- Exercise aim
Among the entries below, only the lines starting at the one with "3D box apiece." and ending at the one with "#2 pink shoe sole [565,326,691,462]", both included, are to be printed exactly.

- Record extracts

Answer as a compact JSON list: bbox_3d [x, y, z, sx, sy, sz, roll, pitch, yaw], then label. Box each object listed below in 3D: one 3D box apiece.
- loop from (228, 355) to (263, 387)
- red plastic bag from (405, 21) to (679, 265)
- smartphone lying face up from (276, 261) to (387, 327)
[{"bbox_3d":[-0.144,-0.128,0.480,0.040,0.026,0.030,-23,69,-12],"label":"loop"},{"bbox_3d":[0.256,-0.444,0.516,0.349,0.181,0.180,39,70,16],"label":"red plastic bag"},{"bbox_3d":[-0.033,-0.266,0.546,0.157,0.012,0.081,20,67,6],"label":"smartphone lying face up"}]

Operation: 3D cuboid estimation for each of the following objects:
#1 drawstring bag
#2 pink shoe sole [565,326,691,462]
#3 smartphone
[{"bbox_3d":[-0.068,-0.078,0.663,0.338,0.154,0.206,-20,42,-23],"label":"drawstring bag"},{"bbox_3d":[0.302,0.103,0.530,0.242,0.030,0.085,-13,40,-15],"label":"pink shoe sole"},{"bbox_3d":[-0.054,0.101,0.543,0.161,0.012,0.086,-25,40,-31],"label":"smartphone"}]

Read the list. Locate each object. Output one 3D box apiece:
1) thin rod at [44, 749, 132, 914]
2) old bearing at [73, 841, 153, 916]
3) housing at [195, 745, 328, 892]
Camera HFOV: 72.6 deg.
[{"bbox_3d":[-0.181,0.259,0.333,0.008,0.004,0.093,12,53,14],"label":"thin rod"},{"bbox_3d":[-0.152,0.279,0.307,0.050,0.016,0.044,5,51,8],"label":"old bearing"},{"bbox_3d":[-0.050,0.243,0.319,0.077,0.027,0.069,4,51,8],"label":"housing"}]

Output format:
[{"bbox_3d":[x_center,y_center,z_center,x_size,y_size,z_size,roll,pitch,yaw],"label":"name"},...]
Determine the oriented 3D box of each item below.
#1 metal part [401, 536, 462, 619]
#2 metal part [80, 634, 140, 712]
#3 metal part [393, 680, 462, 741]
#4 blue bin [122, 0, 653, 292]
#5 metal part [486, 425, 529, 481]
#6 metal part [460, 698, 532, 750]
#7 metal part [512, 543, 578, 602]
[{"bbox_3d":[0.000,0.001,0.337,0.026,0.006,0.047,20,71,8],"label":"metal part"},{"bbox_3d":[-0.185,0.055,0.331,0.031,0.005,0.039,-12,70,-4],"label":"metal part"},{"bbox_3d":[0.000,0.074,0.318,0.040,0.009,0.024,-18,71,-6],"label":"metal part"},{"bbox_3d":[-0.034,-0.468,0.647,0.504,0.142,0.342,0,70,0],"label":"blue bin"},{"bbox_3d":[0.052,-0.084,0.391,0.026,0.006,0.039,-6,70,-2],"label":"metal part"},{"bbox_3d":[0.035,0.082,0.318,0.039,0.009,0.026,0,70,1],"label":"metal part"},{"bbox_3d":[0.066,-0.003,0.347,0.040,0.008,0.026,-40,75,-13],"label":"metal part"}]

==

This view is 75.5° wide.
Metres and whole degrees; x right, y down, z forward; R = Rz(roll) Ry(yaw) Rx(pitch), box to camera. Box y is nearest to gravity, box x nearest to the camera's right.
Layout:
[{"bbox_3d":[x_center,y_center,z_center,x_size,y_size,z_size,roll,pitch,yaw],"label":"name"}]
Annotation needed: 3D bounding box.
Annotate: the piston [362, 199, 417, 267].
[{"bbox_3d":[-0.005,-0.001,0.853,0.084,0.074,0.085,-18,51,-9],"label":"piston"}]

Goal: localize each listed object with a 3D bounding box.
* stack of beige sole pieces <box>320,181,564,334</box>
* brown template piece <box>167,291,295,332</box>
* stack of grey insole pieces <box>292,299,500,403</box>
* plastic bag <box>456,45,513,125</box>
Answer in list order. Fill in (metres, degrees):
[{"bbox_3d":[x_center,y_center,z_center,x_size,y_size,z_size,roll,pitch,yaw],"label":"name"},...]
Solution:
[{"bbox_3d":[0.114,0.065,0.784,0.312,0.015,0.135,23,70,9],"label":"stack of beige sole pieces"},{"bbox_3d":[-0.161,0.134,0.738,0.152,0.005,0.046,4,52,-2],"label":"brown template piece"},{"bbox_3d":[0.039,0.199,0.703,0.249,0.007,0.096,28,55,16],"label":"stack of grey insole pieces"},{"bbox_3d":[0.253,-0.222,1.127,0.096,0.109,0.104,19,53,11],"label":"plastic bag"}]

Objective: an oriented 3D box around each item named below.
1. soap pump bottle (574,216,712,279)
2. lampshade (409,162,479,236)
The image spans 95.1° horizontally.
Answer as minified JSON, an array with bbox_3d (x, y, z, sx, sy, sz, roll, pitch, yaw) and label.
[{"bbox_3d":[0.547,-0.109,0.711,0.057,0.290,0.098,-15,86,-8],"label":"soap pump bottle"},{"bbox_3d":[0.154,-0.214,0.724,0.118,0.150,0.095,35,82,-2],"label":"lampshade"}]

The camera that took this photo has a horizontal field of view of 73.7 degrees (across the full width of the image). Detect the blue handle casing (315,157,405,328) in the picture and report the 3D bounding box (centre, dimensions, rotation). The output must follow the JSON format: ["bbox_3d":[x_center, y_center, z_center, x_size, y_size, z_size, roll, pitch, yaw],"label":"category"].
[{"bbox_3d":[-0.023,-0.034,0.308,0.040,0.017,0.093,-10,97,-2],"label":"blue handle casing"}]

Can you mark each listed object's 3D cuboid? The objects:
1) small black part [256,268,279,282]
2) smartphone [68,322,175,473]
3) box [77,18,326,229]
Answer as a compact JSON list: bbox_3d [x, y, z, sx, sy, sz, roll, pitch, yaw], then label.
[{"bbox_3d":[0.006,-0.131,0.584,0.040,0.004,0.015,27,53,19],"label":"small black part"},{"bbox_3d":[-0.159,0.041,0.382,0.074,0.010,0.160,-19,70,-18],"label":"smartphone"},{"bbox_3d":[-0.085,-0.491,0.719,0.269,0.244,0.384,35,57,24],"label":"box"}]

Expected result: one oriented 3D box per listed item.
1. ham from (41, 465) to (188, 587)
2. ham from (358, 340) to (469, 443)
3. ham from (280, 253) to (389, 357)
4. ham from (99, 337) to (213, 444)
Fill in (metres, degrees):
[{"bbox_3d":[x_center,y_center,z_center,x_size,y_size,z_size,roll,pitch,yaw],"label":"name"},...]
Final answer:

==

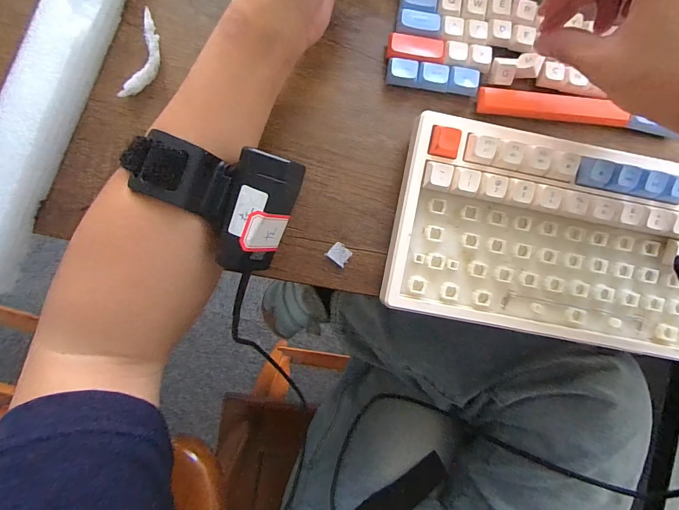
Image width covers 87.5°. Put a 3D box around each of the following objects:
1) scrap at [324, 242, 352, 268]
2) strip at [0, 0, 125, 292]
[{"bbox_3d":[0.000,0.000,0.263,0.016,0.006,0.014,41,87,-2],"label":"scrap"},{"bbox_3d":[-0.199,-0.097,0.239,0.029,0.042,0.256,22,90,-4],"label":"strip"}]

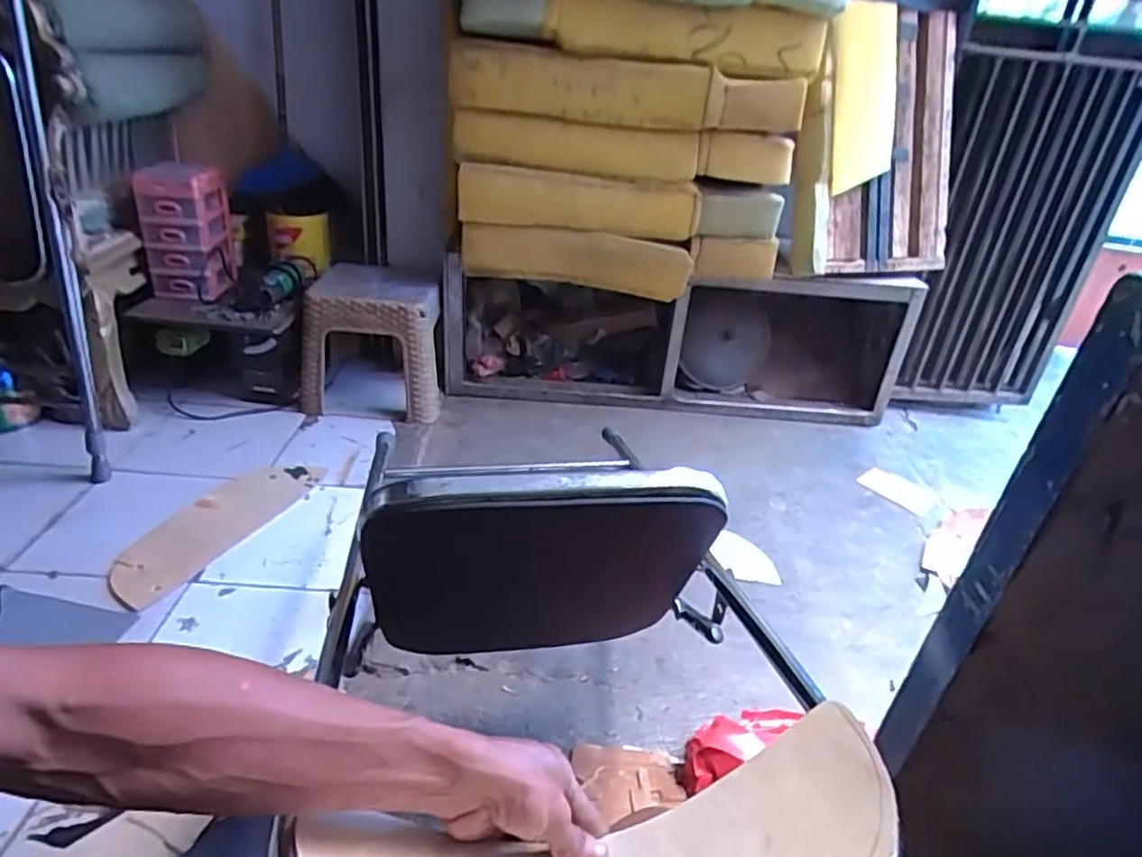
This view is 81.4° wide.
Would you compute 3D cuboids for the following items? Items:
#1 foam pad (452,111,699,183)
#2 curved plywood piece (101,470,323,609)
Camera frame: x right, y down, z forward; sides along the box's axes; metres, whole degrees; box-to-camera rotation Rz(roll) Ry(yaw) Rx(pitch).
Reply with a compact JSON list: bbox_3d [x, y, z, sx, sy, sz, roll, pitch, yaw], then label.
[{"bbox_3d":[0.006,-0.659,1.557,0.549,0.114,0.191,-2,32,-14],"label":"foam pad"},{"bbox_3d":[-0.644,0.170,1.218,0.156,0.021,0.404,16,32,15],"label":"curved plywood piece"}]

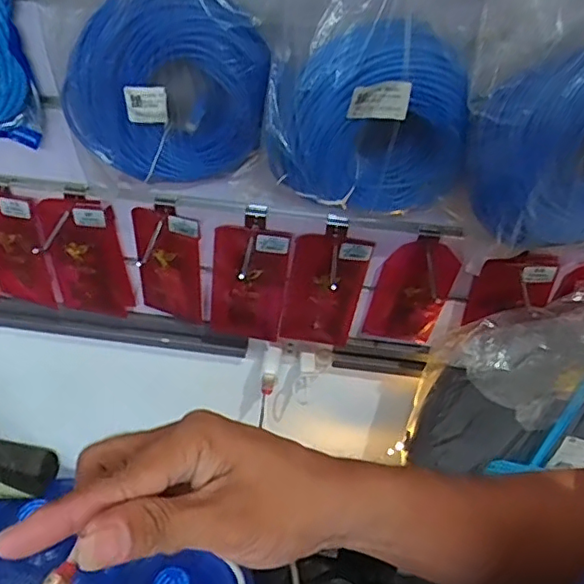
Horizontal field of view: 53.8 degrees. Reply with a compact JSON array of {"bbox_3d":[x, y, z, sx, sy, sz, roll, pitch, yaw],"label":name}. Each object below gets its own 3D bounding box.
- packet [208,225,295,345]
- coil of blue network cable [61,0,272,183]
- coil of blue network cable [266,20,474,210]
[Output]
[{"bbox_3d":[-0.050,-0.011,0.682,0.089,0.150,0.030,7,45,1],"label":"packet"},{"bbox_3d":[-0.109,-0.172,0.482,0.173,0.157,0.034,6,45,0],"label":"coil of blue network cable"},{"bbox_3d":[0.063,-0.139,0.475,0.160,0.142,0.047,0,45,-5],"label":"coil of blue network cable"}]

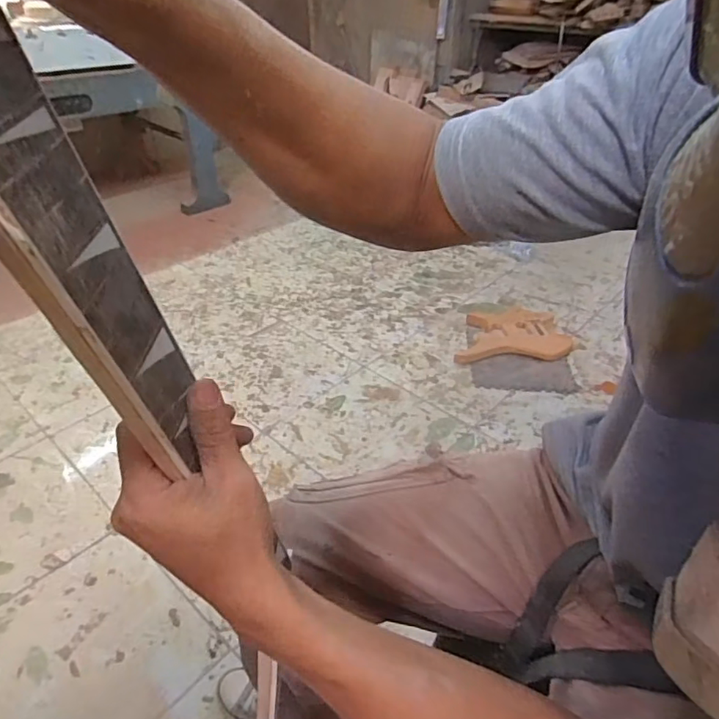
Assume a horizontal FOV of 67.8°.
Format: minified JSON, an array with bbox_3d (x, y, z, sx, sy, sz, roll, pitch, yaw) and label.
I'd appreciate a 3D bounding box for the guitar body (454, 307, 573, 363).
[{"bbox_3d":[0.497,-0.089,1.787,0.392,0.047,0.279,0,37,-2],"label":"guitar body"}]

- Output of the exercise
Answer as a compact JSON list: bbox_3d [x, y, z, sx, sy, sz, roll, pitch, yaw], then label. Box each object listed below in 3D: one 3D box apiece.
- loop from (228, 355) to (263, 387)
- red plastic bag from (405, 21) to (679, 265)
- smartphone lying face up from (276, 261) to (387, 327)
[{"bbox_3d":[-0.144,-0.128,0.480,0.040,0.026,0.030,-23,69,-12],"label":"loop"},{"bbox_3d":[0.256,-0.444,0.516,0.349,0.181,0.180,39,70,16],"label":"red plastic bag"},{"bbox_3d":[-0.033,-0.266,0.546,0.157,0.012,0.081,20,67,6],"label":"smartphone lying face up"}]

Operation: 3D cuboid estimation for each of the following objects:
#1 drawstring bag
#2 pink shoe sole [565,326,691,462]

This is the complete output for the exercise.